- [PROBLEM TO WORK ON] In the records below, please retype word for word every line from the one containing "Benjamin Rakers 2011 Chevrolet Camaro SS" through the final one, both included, and nothing else.

*** AVAILABLE DATA ***

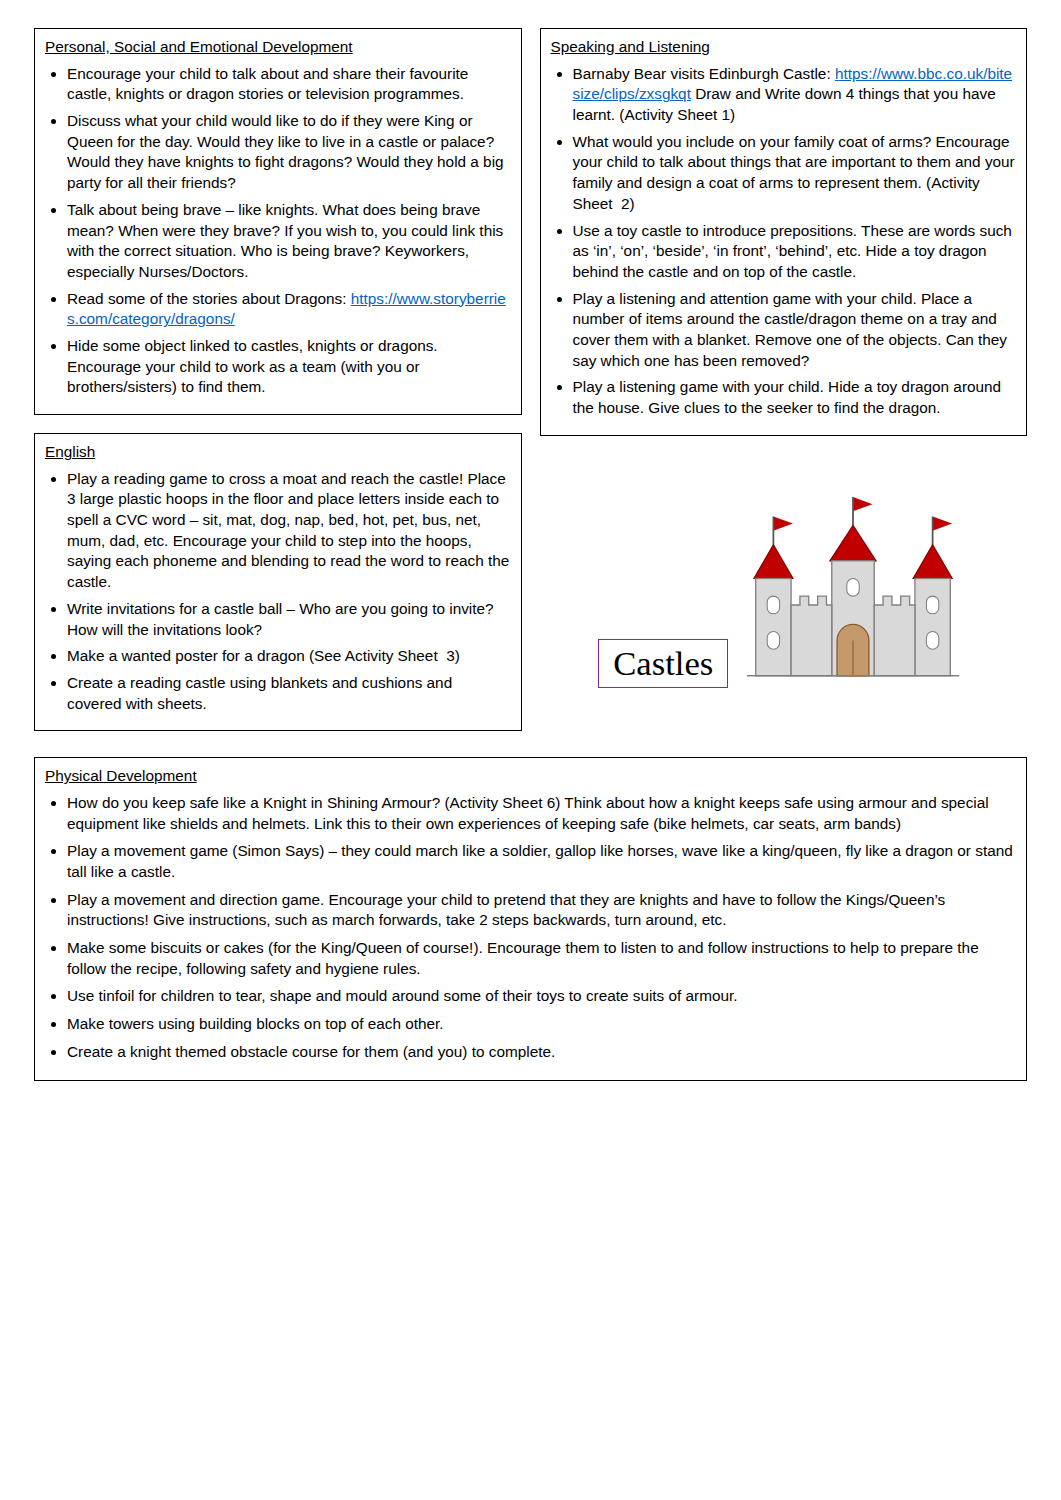Personal, Social and Emotional Development
Encourage your child to talk about and share their favourite castle, knights or dragon stories or television programmes.
Discuss what your child would like to do if they were King or Queen for the day. Would they like to live in a castle or palace? Would they have knights to fight dragons? Would they hold a big party for all their friends?
Talk about being brave – like knights. What does being brave mean? When were they brave? If you wish to, you could link this with the correct situation. Who is being brave? Keyworkers, especially Nurses/Doctors.
Read some of the stories about Dragons: https://www.storyberries.com/category/dragons/
Hide some object linked to castles, knights or dragons. Encourage your child to work as a team (with you or brothers/sisters) to find them.
English
Play a reading game to cross a moat and reach the castle! Place 3 large plastic hoops in the floor and place letters inside each to spell a CVC word – sit, mat, dog, nap, bed, hot, pet, bus, net, mum, dad, etc. Encourage your child to step into the hoops, saying each phoneme and blending to read the word to reach the castle.
Write invitations for a castle ball – Who are you going to invite? How will the invitations look?
Make a wanted poster for a dragon (See Activity Sheet 3)
Create a reading castle using blankets and cushions and covered with sheets.
Speaking and Listening
Barnaby Bear visits Edinburgh Castle: https://www.bbc.co.uk/bitesize/clips/zxsgkqt Draw and Write down 4 things that you have learnt. (Activity Sheet 1)
What would you include on your family coat of arms? Encourage your child to talk about things that are important to them and your family and design a coat of arms to represent them. (Activity Sheet 2)
Use a toy castle to introduce prepositions. These are words such as ‘in’, ‘on’, ‘beside’, ‘in front’, ‘behind’, etc. Hide a toy dragon behind the castle and on top of the castle.
Play a listening and attention game with your child. Place a number of items around the castle/dragon theme on a tray and cover them with a blanket. Remove one of the objects. Can they say which one has been removed?
Play a listening game with your child. Hide a toy dragon around the house. Give clues to the seeker to find the dragon.
Castles
Physical Development
How do you keep safe like a Knight in Shining Armour? (Activity Sheet 6) Think about how a knight keeps safe using armour and special equipment like shields and helmets. Link this to their own experiences of keeping safe (bike helmets, car seats, arm bands)
Play a movement game (Simon Says) – they could march like a soldier, gallop like horses, wave like a king/queen, fly like a dragon or stand tall like a castle.
Play a movement and direction game. Encourage your child to pretend that they are knights and have to follow the Kings/Queen’s instructions! Give instructions, such as march forwards, take 2 steps backwards, turn around, etc.
Make some biscuits or cakes (for the King/Queen of course!). Encourage them to listen to and follow instructions to help to prepare the follow the recipe, following safety and hygiene rules.
Use tinfoil for children to tear, shape and mould around some of their toys to create suits of armour.
Make towers using building blocks on top of each other.
Create a knight themed obstacle course for them (and you) to complete.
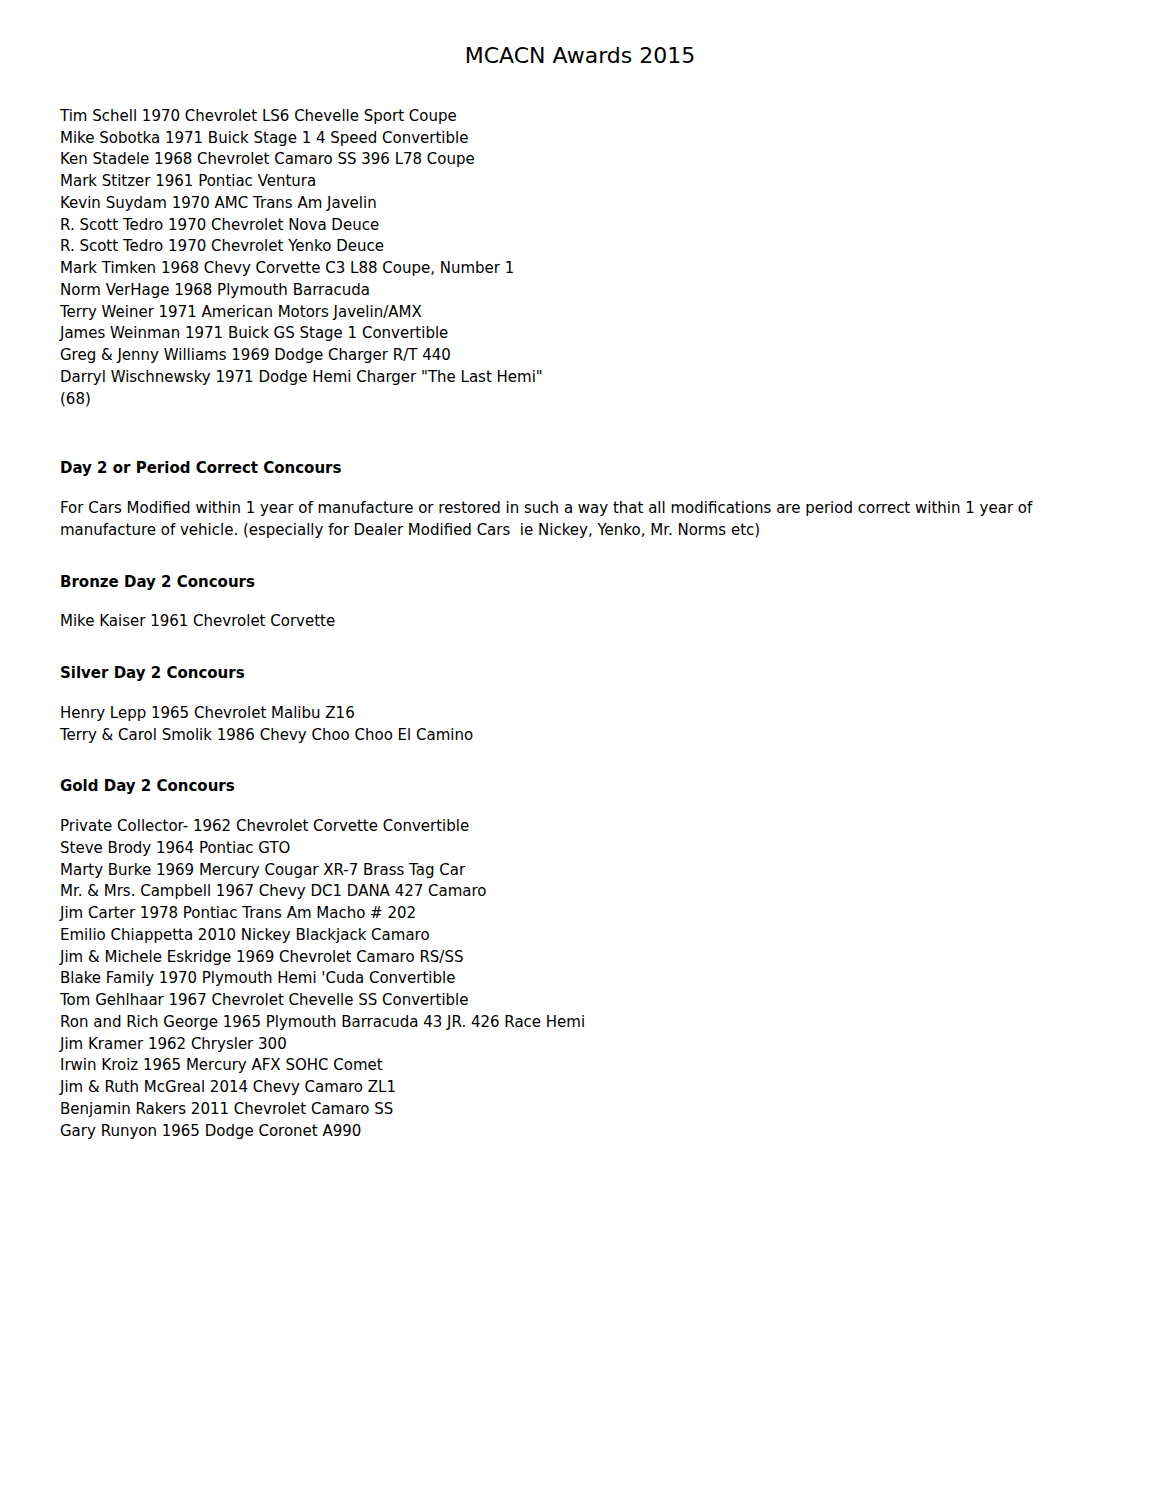MCACN Awards 2015
Tim Schell 1970 Chevrolet LS6 Chevelle Sport Coupe
Mike Sobotka 1971 Buick Stage 1 4 Speed Convertible
Ken Stadele 1968 Chevrolet Camaro SS 396 L78 Coupe
Mark Stitzer 1961 Pontiac Ventura
Kevin Suydam 1970 AMC Trans Am Javelin
R. Scott Tedro 1970 Chevrolet Nova Deuce
R. Scott Tedro 1970 Chevrolet Yenko Deuce
Mark Timken 1968 Chevy Corvette C3 L88 Coupe, Number 1
Norm VerHage 1968 Plymouth Barracuda
Terry Weiner 1971 American Motors Javelin/AMX
James Weinman 1971 Buick GS Stage 1 Convertible
Greg & Jenny Williams 1969 Dodge Charger R/T 440
Darryl Wischnewsky 1971 Dodge Hemi Charger "The Last Hemi"
(68)
Day 2 or Period Correct Concours
For Cars Modified within 1 year of manufacture or restored in such a way that all modifications are period correct within 1 year of manufacture of vehicle. (especially for Dealer Modified Cars ie Nickey, Yenko, Mr. Norms etc)
Bronze Day 2 Concours
Mike Kaiser 1961 Chevrolet Corvette
Silver Day 2 Concours
Henry Lepp 1965 Chevrolet Malibu Z16
Terry & Carol Smolik 1986 Chevy Choo Choo El Camino
Gold Day 2 Concours
Private Collector- 1962 Chevrolet Corvette Convertible
Steve Brody 1964 Pontiac GTO
Marty Burke 1969 Mercury Cougar XR-7 Brass Tag Car
Mr. & Mrs. Campbell 1967 Chevy DC1 DANA 427 Camaro
Jim Carter 1978 Pontiac Trans Am Macho # 202
Emilio Chiappetta 2010 Nickey Blackjack Camaro
Jim & Michele Eskridge 1969 Chevrolet Camaro RS/SS
Blake Family 1970 Plymouth Hemi 'Cuda Convertible
Tom Gehlhaar 1967 Chevrolet Chevelle SS Convertible
Ron and Rich George 1965 Plymouth Barracuda 43 JR. 426 Race Hemi
Jim Kramer 1962 Chrysler 300
Irwin Kroiz 1965 Mercury AFX SOHC Comet
Jim & Ruth McGreal 2014 Chevy Camaro ZL1
Benjamin Rakers 2011 Chevrolet Camaro SS
Gary Runyon 1965 Dodge Coronet A990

*** End of AVAILABLE DATA ***

- [ANSWER TO THE PROBLEM]
Benjamin Rakers 2011 Chevrolet Camaro SS
Gary Runyon 1965 Dodge Coronet A990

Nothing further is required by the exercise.